After these steps, root task is able to touch the memory at 0x40001000 without crashing, which is just expected.

However, the attempt to attach the same page at a second virtual address fails:

 <<seL4 [decodeIA32FrameInvocation/1630 Te3ffd880 @100025f]:
   IA32Frame: Frame already mapped.>>

This is the point where the similarity of seL4's kernel interface to real page tables ends. With real page tables, one physical page frame can be present in any number of page tables by simply writing the frame number into the corresponding page-table entry. In principle, a frame number corresponds to an IA32_4K capability. But in contrast to a frame number, which can be reused for any number of page-table entries, on seL4, each insertion of a page frame into a page table requires a distinct IA32_4K capability. For a given IA32_4K capability, the creation of a second capability that refers to the same frame is easy enough:

 seL4_CNode     const service    =  seL4_CapInitThreadCNode;
 seL4_Word      const dest_index = PAGE_CAP_2;
 uint8_t        const dest_depth = 32;
 seL4_CNode     const src_root   = seL4_CapInitThreadCNode;
 seL4_Word      const src_index  = PAGE_CAP;
 uint8_t        const src_depth  = 32;
 seL4_CapRights const rights     = seL4_AllRights;

 int const ret = seL4_CNode_Copy(service, dest_index, dest_depth,
                                 src_root, src_index, src_depth, rights);

Inserting the page mapping using the copy of the original IA32_4K capability works:

 seL4_IA32_Page          const service = PAGE_CAP_2;
 seL4_IA32_PageDirectory const pd      = seL4_CapInitThreadPD;
 seL4_Word               const vaddr   = 0x40002000;
 seL4_CapRights          const rights  = seL4_AllRights;
 seL4_IA32_VMAttributes  const attr    = seL4_IA32_Default_VMAttributes;

 int const ret = seL4_IA32_Page_Map(service, pd, vaddr, rights, attr);

The subsequent test of writing a string to 0x40001000 and reading it from 0x40002000 produces the desired result.

Sentiments

Compared to traditional L4 kernels, the virtual memory management of seL4 is much more advanced. It solves pressing problems that plagued L4 kernels since an eternity. This is extremely valuable!

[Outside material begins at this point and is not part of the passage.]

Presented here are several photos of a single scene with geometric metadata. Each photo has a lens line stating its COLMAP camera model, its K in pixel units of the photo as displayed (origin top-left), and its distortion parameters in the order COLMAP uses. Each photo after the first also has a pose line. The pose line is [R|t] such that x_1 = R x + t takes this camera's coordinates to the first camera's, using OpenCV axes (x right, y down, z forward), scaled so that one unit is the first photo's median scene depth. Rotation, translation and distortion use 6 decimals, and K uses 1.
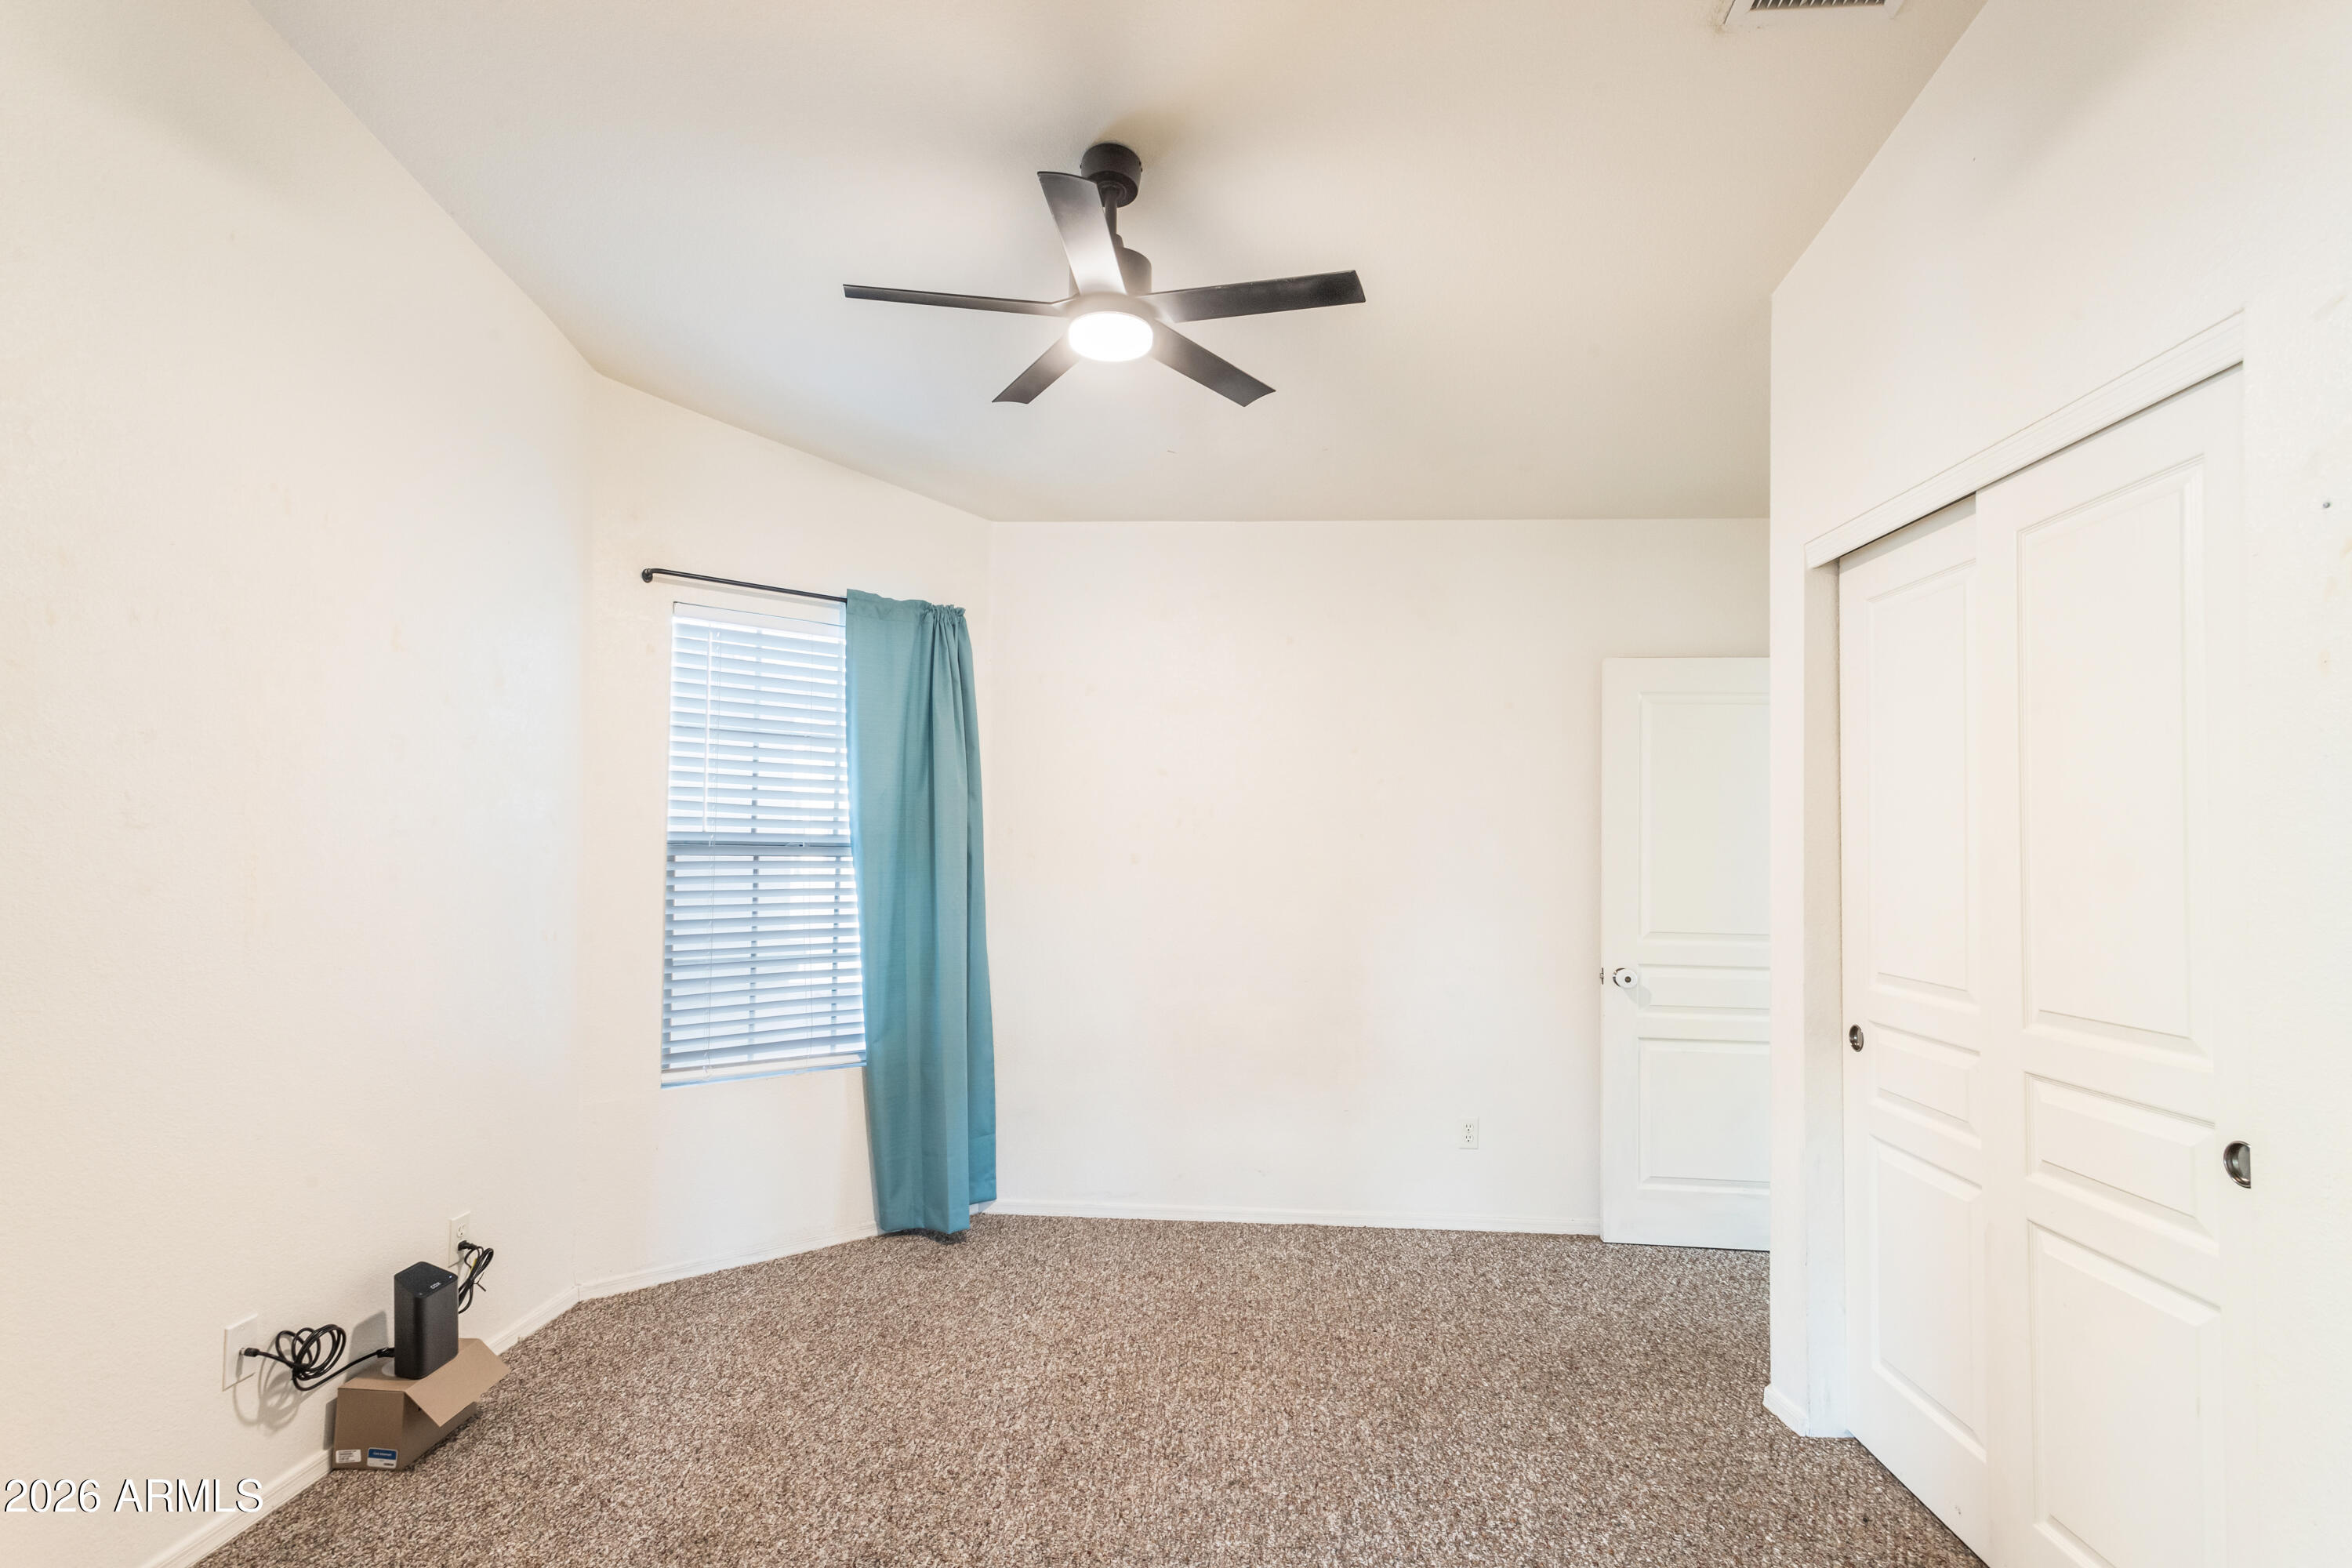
lens RADIAL K [[1176.1, 0, 1174.9], [0, 1176.1, 789.9], [0, 0, 1]] dist [0.009931, 0.001230]
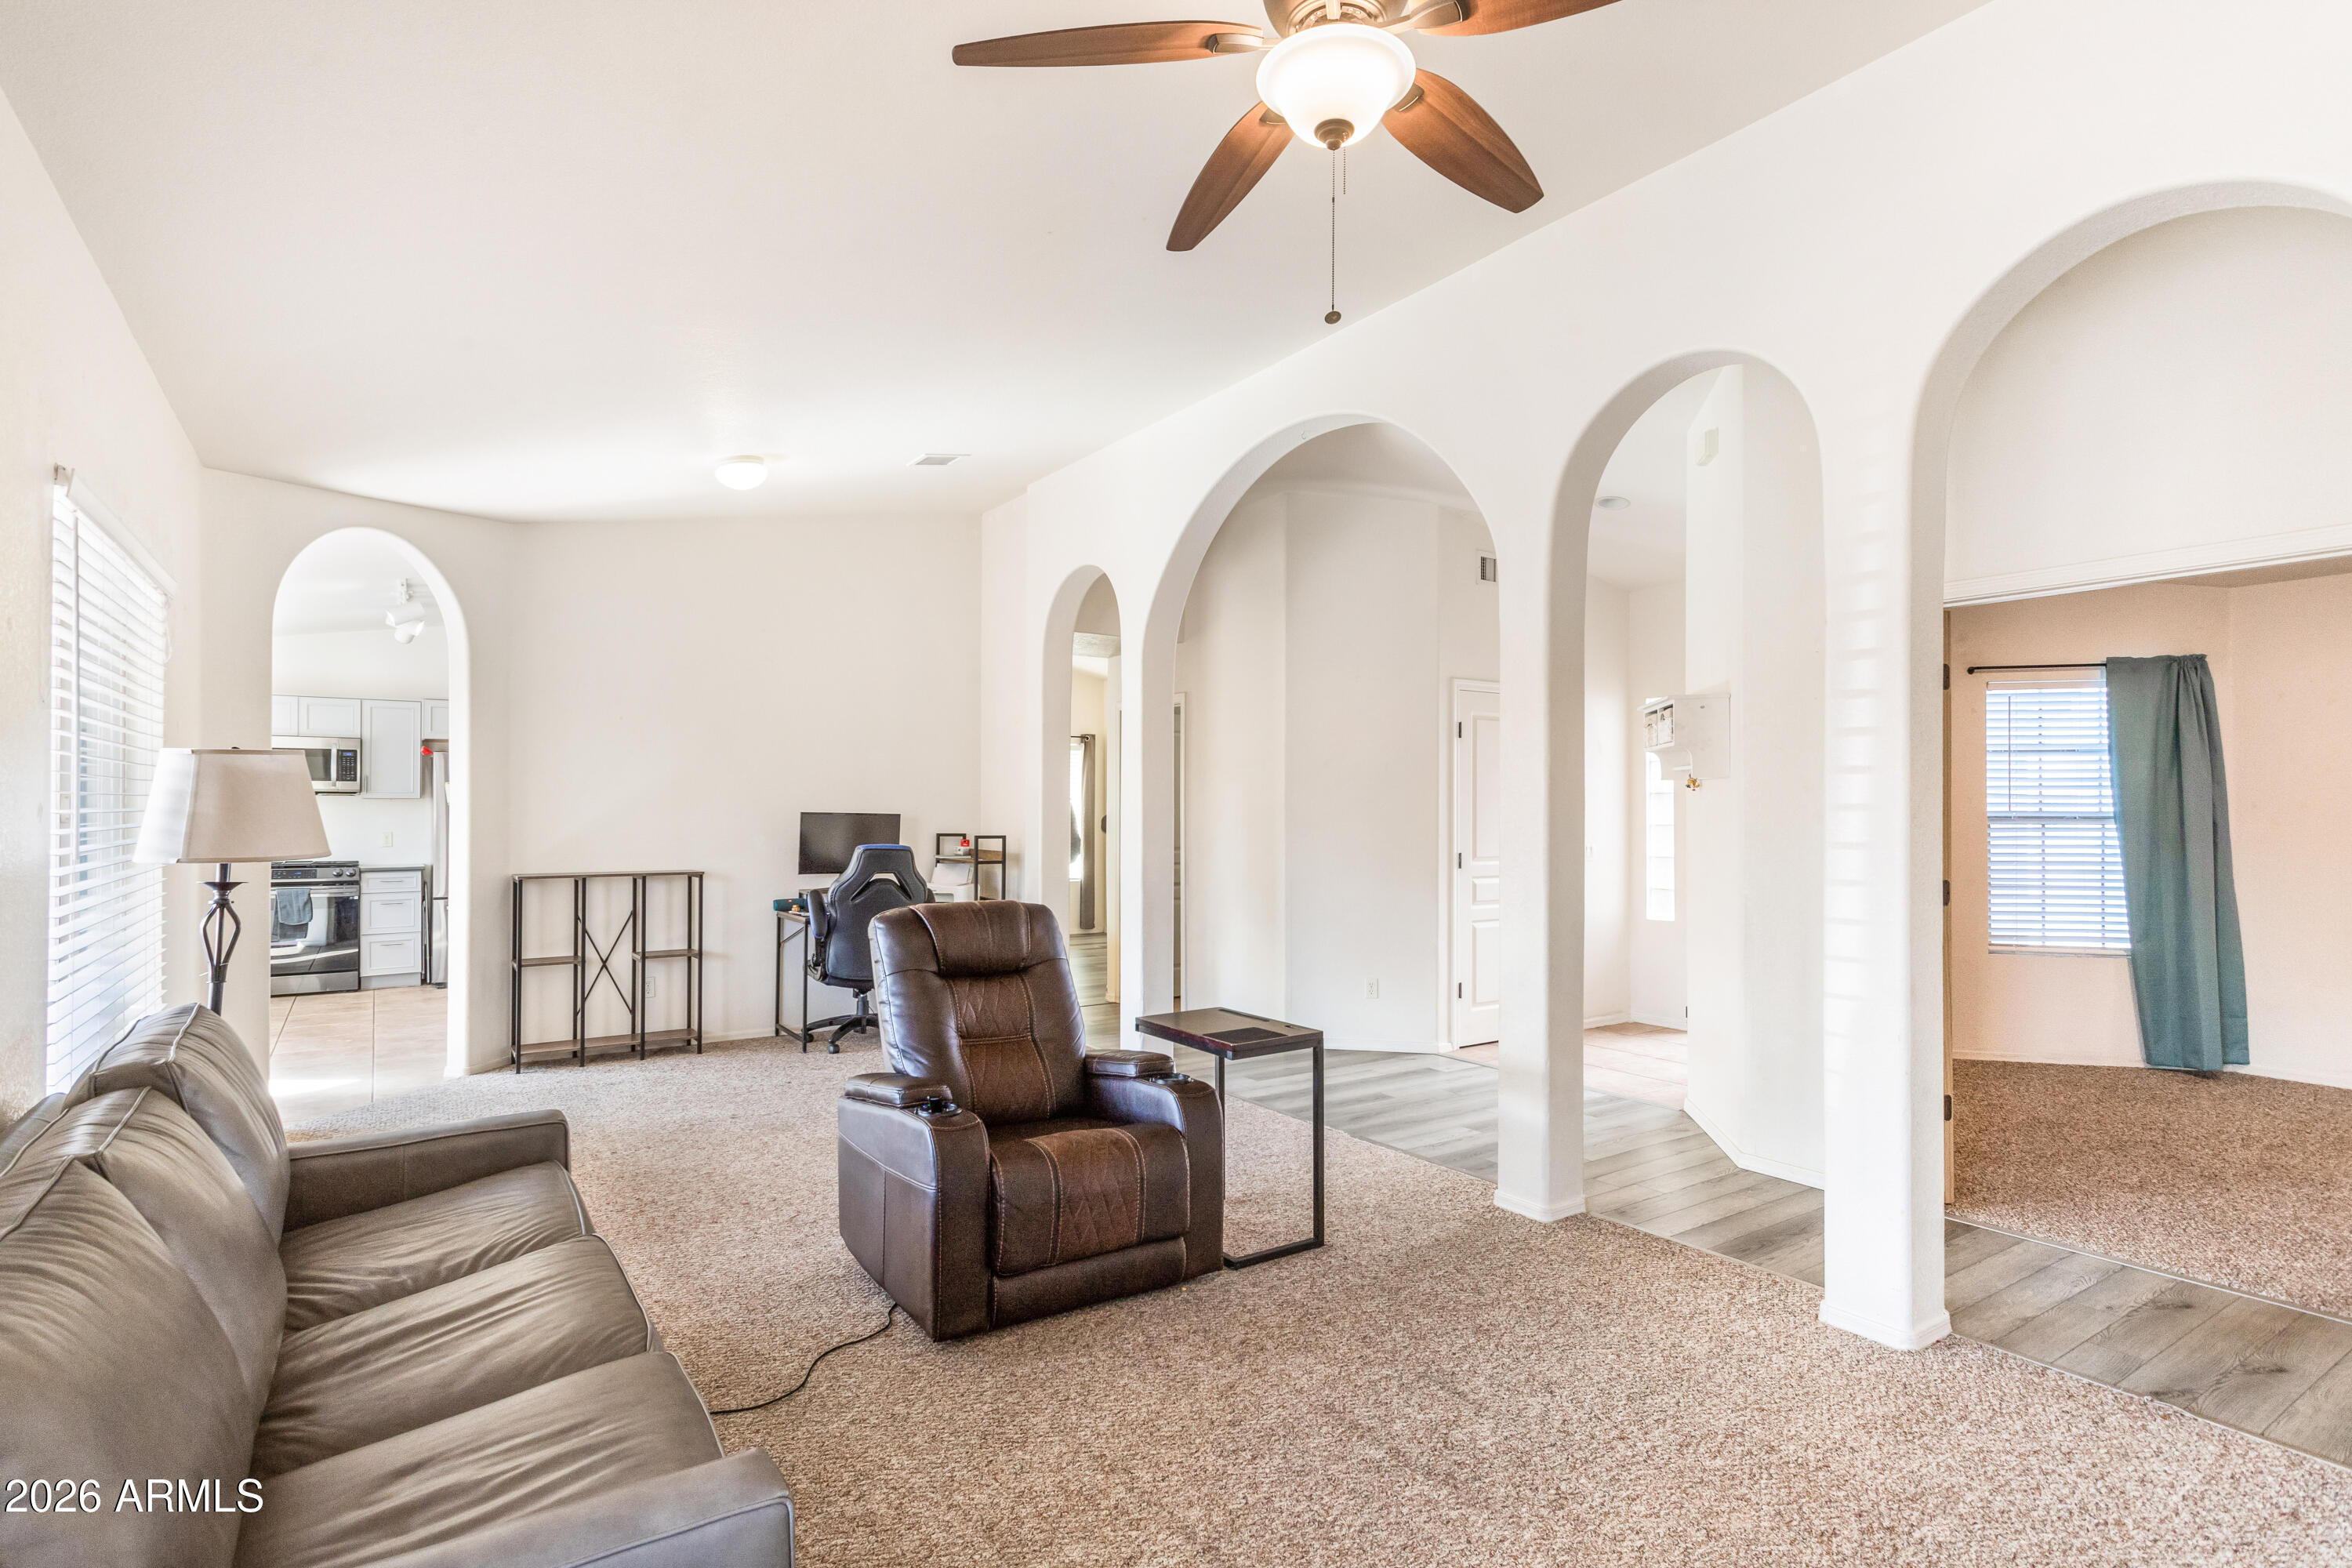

On the other hand, it does so by putting the burden of kernel-resource management onto the user land while further complicating the problem compared to the underlying mechanism provided by the MMU hardware. I understand that the copies of the page-frame capabilities are needed to enable to kernel to find and flush all page-table entries when a page frame is destroyed. This is a fundamental security property of the kernel.

In Genode, each range of physical memory is represented as a dataspace that can be attached to different or the same virtual address spaces any number of times. The seemingly small detail that the population of each page-table entry requires a dedicated kernel object raises quite a challenge. We do not only need to perform the book keeping of the physical page frames and their corresponding capability numbers, but additionally need to create and keep track of an additional kernel object (a copy of the page-frame capability) each time a physical page is mapped to a virtual address space. It goes without saying that all the book-keeping meta data must be allocated somewhere and accounted properly. Fortunately, I see how Genode's resource-trading mechanisms could come to the rescue here.